### [Problem]
Nothing but a number should be written: the count of lines below that contain "Cipollone".

(Collected data entries)

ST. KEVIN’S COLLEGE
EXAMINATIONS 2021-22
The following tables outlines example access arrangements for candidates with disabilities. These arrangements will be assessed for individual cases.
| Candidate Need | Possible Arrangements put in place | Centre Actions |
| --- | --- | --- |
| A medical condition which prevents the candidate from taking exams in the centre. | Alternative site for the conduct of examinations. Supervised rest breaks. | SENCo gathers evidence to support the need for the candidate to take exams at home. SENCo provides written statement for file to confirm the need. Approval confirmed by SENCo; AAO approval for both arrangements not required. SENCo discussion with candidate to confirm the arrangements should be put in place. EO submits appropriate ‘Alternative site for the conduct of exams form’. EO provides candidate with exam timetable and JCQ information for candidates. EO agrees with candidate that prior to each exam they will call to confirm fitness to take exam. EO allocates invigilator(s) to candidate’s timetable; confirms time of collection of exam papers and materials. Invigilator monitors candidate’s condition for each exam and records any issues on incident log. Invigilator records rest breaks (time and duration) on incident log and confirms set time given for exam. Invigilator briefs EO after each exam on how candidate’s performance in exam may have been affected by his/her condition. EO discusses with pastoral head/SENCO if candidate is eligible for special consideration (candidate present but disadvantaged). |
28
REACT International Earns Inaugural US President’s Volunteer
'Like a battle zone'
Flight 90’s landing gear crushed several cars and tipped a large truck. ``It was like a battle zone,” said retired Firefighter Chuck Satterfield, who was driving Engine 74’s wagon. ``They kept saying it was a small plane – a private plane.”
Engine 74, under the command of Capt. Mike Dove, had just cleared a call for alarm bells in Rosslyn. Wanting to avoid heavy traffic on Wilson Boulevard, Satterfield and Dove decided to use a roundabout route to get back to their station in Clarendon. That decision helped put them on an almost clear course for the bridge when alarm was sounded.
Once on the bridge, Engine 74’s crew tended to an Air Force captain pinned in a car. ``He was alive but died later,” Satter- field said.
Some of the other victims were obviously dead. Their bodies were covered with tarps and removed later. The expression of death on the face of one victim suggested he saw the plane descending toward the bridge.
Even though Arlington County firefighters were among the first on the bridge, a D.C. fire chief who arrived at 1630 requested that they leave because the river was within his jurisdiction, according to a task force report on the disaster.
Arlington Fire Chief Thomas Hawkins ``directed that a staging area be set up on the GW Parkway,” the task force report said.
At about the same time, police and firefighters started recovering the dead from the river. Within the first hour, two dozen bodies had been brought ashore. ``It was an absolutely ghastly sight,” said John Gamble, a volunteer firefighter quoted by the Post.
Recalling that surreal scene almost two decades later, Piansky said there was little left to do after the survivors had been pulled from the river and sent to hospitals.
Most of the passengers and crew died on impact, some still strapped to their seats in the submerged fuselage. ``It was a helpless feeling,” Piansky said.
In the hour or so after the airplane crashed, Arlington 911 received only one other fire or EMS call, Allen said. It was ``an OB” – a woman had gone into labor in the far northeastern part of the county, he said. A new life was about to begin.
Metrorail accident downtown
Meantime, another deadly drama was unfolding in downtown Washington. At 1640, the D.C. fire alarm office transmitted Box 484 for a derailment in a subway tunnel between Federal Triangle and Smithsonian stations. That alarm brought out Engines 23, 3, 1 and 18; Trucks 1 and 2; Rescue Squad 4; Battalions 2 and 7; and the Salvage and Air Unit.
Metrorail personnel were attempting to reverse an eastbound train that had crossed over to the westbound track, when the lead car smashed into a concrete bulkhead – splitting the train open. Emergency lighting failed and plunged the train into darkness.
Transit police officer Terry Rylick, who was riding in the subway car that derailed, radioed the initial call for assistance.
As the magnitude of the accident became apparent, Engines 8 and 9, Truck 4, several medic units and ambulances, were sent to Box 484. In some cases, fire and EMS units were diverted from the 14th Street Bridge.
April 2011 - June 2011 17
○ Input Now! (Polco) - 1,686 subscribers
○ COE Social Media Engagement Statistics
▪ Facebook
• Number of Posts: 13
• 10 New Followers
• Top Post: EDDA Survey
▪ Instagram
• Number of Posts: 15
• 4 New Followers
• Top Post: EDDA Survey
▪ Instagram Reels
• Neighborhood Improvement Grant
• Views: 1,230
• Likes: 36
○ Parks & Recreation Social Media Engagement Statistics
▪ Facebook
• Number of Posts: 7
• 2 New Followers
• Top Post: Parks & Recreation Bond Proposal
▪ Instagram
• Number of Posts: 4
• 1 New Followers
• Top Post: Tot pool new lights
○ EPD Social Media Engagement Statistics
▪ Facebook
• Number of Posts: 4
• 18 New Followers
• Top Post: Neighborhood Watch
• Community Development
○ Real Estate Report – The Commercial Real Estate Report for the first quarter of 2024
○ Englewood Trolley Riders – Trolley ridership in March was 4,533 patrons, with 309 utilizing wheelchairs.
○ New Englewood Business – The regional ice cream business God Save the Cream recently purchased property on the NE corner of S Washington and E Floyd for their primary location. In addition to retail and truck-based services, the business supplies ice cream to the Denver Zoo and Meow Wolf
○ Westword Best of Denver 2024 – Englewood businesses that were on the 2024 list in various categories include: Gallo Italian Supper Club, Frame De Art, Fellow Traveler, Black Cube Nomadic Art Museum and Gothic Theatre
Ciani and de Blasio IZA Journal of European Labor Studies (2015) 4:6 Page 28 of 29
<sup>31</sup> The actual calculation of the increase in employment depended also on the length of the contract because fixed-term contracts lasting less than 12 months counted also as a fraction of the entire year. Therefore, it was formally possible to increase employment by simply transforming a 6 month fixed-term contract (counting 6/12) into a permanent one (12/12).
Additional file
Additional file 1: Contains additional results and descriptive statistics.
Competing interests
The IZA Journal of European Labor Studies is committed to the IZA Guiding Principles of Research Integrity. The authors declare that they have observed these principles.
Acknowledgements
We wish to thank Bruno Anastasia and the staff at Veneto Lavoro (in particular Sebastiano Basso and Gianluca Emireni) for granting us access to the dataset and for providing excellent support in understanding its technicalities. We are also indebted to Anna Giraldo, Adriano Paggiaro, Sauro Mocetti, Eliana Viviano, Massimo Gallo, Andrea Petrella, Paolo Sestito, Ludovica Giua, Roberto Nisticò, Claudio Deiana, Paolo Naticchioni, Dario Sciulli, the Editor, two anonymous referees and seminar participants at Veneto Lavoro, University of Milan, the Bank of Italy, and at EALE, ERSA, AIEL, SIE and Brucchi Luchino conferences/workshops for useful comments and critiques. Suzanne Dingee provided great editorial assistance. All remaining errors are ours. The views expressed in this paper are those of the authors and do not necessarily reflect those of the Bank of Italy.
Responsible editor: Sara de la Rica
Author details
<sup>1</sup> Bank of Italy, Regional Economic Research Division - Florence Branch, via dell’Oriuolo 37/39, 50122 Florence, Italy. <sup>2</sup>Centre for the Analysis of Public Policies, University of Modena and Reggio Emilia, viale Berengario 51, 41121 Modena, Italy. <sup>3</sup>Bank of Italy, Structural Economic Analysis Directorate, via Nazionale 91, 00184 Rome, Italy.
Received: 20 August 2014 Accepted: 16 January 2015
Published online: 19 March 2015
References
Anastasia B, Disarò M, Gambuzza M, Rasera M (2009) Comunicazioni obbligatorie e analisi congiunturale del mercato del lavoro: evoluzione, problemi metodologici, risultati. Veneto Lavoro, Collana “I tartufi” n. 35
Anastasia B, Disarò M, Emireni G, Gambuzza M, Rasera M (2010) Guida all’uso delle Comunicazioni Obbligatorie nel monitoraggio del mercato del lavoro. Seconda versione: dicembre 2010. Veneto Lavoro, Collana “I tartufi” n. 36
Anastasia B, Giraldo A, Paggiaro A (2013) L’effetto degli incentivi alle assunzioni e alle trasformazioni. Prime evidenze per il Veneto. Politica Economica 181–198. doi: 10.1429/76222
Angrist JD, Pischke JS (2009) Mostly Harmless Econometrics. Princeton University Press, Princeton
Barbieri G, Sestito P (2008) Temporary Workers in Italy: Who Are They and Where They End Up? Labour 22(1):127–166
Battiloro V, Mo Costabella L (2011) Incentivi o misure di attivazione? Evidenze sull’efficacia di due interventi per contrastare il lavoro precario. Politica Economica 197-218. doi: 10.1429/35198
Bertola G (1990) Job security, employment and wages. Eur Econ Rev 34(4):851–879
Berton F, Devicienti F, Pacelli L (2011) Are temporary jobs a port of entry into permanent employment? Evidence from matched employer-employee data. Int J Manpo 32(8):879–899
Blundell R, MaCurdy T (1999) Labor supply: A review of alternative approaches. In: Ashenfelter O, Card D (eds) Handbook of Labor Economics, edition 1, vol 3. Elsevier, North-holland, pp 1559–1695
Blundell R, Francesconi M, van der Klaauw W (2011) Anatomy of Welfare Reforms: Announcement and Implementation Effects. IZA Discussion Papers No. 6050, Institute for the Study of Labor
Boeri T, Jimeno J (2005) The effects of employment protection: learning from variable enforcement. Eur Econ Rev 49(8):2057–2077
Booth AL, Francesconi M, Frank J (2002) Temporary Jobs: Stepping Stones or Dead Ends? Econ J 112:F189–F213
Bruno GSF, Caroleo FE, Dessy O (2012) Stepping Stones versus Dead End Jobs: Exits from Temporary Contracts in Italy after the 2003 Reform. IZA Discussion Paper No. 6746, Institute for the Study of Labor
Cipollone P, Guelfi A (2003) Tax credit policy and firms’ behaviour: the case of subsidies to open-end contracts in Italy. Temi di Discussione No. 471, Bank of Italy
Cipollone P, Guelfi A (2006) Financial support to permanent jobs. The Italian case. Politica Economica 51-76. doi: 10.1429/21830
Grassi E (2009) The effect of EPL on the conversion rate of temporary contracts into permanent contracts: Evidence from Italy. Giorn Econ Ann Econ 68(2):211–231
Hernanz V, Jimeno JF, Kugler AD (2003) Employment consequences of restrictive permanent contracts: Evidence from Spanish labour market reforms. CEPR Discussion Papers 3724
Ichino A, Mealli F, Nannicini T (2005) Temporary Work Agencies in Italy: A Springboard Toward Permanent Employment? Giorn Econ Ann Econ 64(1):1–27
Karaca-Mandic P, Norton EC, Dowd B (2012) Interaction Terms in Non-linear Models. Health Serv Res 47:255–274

### [Written solution]
2